**WHAT TO WORK ON**
Below is a set of entries; copy all of them exactly.

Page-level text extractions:
..........

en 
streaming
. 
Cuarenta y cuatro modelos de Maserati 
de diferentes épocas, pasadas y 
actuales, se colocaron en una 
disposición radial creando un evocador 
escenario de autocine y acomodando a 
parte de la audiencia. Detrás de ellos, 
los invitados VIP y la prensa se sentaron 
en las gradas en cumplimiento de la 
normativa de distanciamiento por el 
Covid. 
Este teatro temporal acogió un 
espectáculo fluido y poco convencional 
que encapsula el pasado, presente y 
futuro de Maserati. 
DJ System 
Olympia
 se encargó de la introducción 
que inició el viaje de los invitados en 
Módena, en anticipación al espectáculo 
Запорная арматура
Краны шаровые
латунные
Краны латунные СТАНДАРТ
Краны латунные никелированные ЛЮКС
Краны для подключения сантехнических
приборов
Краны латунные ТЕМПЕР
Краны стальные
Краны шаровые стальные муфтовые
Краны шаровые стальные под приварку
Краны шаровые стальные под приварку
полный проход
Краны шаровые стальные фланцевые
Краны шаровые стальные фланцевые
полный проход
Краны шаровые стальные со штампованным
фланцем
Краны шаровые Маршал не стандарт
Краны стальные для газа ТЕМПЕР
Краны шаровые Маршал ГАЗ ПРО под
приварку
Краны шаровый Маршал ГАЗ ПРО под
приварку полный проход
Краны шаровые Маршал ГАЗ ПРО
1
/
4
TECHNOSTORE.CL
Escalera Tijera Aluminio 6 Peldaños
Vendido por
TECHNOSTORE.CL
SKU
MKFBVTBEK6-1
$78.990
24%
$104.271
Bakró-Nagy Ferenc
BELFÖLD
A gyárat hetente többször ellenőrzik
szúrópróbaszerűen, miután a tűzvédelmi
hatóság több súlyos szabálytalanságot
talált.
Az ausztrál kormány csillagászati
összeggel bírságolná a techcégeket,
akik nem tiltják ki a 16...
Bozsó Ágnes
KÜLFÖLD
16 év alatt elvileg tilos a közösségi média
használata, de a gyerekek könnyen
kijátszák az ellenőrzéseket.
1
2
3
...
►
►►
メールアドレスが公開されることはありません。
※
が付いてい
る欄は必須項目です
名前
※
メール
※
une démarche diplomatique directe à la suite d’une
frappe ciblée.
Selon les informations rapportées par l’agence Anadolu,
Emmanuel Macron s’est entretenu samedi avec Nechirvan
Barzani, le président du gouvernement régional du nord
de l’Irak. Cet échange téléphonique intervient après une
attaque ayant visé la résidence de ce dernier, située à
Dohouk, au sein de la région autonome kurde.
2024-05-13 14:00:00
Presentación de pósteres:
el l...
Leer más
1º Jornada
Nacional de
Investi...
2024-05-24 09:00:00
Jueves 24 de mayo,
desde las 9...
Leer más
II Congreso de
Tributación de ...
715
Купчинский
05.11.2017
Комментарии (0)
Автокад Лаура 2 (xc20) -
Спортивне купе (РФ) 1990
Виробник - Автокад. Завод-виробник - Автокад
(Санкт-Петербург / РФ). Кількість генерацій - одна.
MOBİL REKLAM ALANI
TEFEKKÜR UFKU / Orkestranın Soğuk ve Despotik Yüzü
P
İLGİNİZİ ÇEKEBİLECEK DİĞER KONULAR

..........

**OUTPUT**
en 
streaming
. 
Cuarenta y cuatro modelos de Maserati 
de diferentes épocas, pasadas y 
actuales, se colocaron en una 
disposición radial creando un evocador 
escenario de autocine y acomodando a 
parte de la audiencia. Detrás de ellos, 
los invitados VIP y la prensa se sentaron 
en las gradas en cumplimiento de la 
normativa de distanciamiento por el 
Covid. 
Este teatro temporal acogió un 
espectáculo fluido y poco convencional 
que encapsula el pasado, presente y 
futuro de Maserati. 
DJ System 
Olympia
 se encargó de la introducción 
que inició el viaje de los invitados en 
Módena, en anticipación al espectáculo 
Запорная арматура
Краны шаровые
латунные
Краны латунные СТАНДАРТ
Краны латунные никелированные ЛЮКС
Краны для подключения сантехнических
приборов
Краны латунные ТЕМПЕР
Краны стальные
Краны шаровые стальные муфтовые
Краны шаровые стальные под приварку
Краны шаровые стальные под приварку
полный проход
Краны шаровые стальные фланцевые
Краны шаровые стальные фланцевые
полный проход
Краны шаровые стальные со штампованным
фланцем
Краны шаровые Маршал не стандарт
Краны стальные для газа ТЕМПЕР
Краны шаровые Маршал ГАЗ ПРО под
приварку
Краны шаровый Маршал ГАЗ ПРО под
приварку полный проход
Краны шаровые Маршал ГАЗ ПРО
1
/
4
TECHNOSTORE.CL
Escalera Tijera Aluminio 6 Peldaños
Vendido por
TECHNOSTORE.CL
SKU
MKFBVTBEK6-1
$78.990
24%
$104.271
Bakró-Nagy Ferenc
BELFÖLD
A gyárat hetente többször ellenőrzik
szúrópróbaszerűen, miután a tűzvédelmi
hatóság több súlyos szabálytalanságot
talált.
Az ausztrál kormány csillagászati
összeggel bírságolná a techcégeket,
akik nem tiltják ki a 16...
Bozsó Ágnes
KÜLFÖLD
16 év alatt elvileg tilos a közösségi média
használata, de a gyerekek könnyen
kijátszák az ellenőrzéseket.
1
2
3
...
►
►►
メールアドレスが公開されることはありません。
※
が付いてい
る欄は必須項目です
名前
※
メール
※
une démarche diplomatique directe à la suite d’une
frappe ciblée.
Selon les informations rapportées par l’agence Anadolu,
Emmanuel Macron s’est entretenu samedi avec Nechirvan
Barzani, le président du gouvernement régional du nord
de l’Irak. Cet échange téléphonique intervient après une
attaque ayant visé la résidence de ce dernier, située à
Dohouk, au sein de la région autonome kurde.
2024-05-13 14:00:00
Presentación de pósteres:
el l...
Leer más
1º Jornada
Nacional de
Investi...
2024-05-24 09:00:00
Jueves 24 de mayo,
desde las 9...
Leer más
II Congreso de
Tributación de ...
715
Купчинский
05.11.2017
Комментарии (0)
Автокад Лаура 2 (xc20) -
Спортивне купе (РФ) 1990
Виробник - Автокад. Завод-виробник - Автокад
(Санкт-Петербург / РФ). Кількість генерацій - одна.
MOBİL REKLAM ALANI
TEFEKKÜR UFKU / Orkestranın Soğuk ve Despotik Yüzü
P
İLGİNİZİ ÇEKEBİLECEK DİĞER KONULAR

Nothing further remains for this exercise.